Immagino che il cambiamento debba arrivare dai ragazzi, i quali dovrebbero insegnarci a vedere una crisi così vasta e totale come un’opportunità e un’occasione per ripensare tutto, per scoprire modi nuovi di vivere, di lavorare, di impiegare il tempo, di usare il denaro, di amare. Spetta ai ragazzi – proprio a coloro a cui hanno scippato le certezze – trovare la strada evitando di rispondere alle domande sulla maturità, trastulli per adulti disorientati. I nativi digitali hanno a disposizione mezzi di comunicazione straordinari, tecnologia, informazioni una volta impensabili : per una volta non consideriamo il progresso della tecnologia come corresponsabile della perdita di posti di lavoro, guardiamo le cose dal lato migliore, come riesce a fare Jeremy Rifkin quando ci racconta della futura società a costo zero, quando ci invita a cambiare tutto. Visionario? Ce ne fossero di più!

Ecco cosa scriveva Einstein della crisi:

“Non possiamo pretendere che le cose cambino, se continuiamo a fare le stesse cose.

La crisi è la più grande benedizione per le persone e le nazioni, perché la crisi porta progressi. La creatività nasce dall’angoscia come il giorno nasce dalla notte oscura. E’ nella crisi che sorge l’inventiva, le scoperte e le grandi strategie.
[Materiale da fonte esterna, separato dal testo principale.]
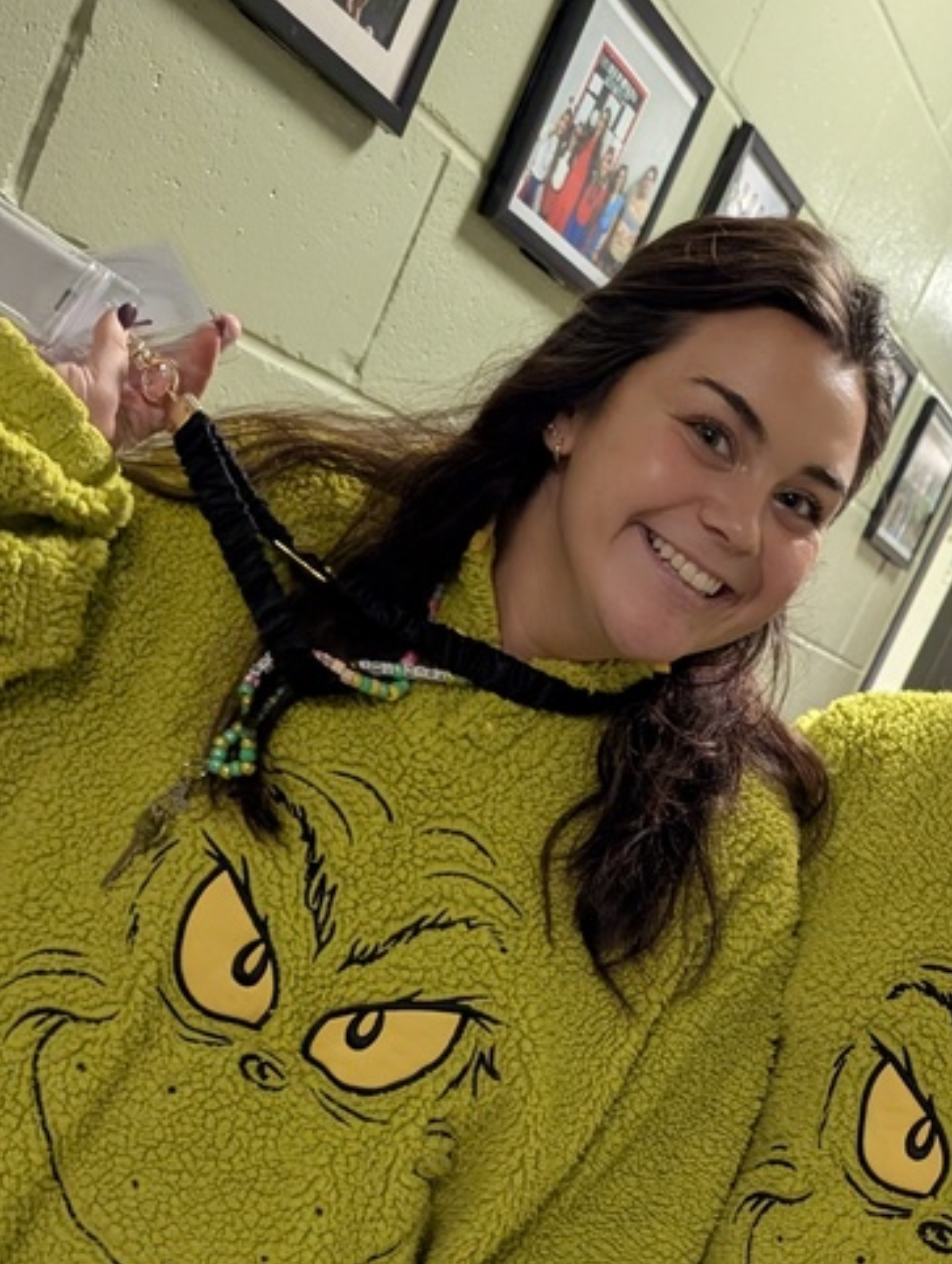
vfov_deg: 36.1
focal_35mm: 51
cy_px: 1028
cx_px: 843
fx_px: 1865
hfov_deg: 27.7
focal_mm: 6.9
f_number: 1.68
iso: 860
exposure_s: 1/120
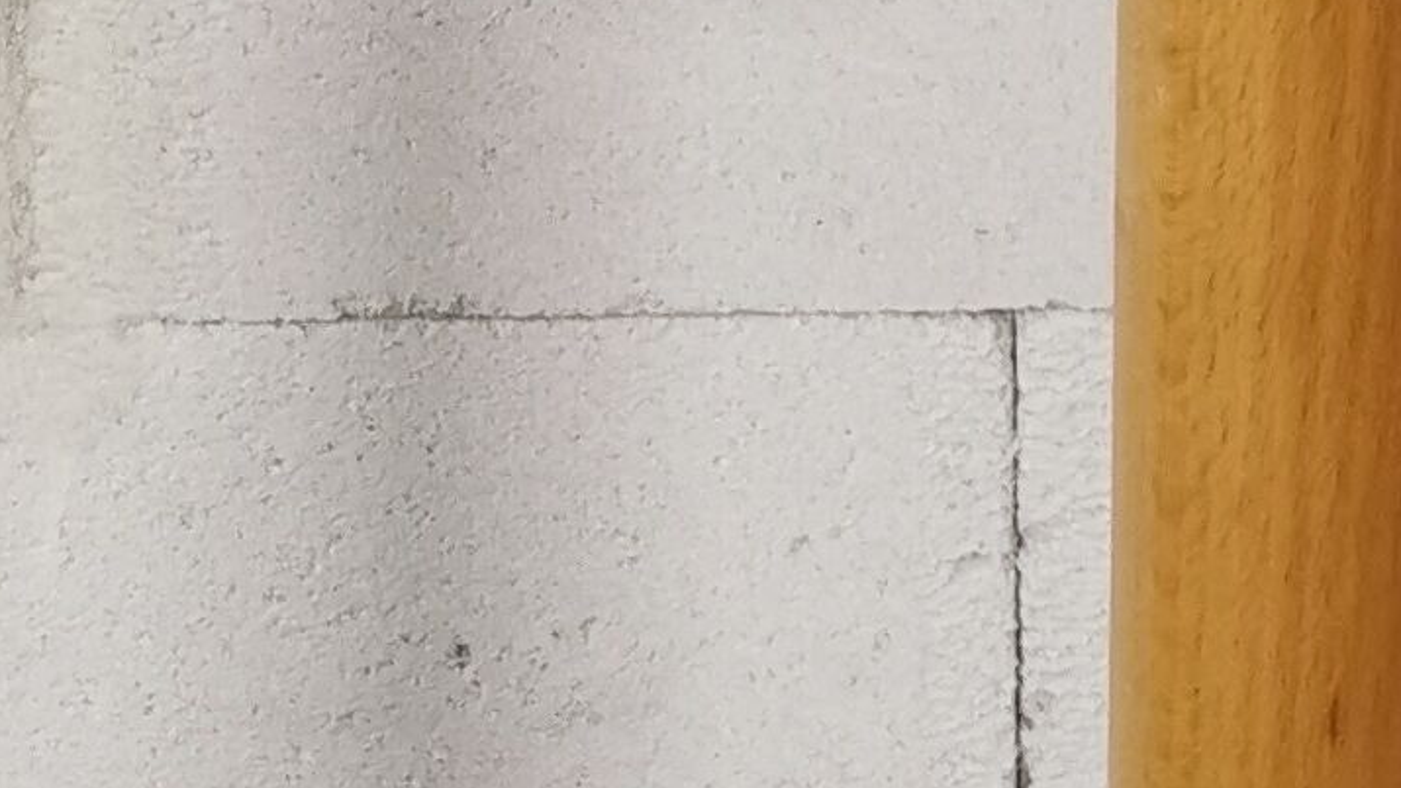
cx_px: 1044
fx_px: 5572
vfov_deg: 7.1
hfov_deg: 14.3
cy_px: -1719
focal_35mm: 150
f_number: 1.8
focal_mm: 5.58
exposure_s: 1/50
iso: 320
Chi supera la crisi supera sé stesso senza essere ‘superato’.

Chi attribuisce alla crisi i suoi fallimenti e difficoltà, violenta il suo stesso talento e dà più valore ai problemi che alle soluzioni. La vera crisi, è la crisi dell’incompetenza. L’ inconveniente delle   persone e delle nazioni è la pigrizia nel cercare soluzioni e vie di uscita. Senza crisi non ci sono sfide, senza sfide la vita è una routine, una lenta agonia. Senza crisi non c’è merito. E’ nella crisi che emerge il meglio di ognuno, perché senza crisi tutti i venti sono solo lievi brezze. Parlare di crisi significa incrementarla, e tacere nella crisi è esaltare il conformismo. Invece, lavoriamo duro. Finiamola una volta per tutte con l’unica crisi pericolosa, che è la tragedia di non voler lottare per superarla.”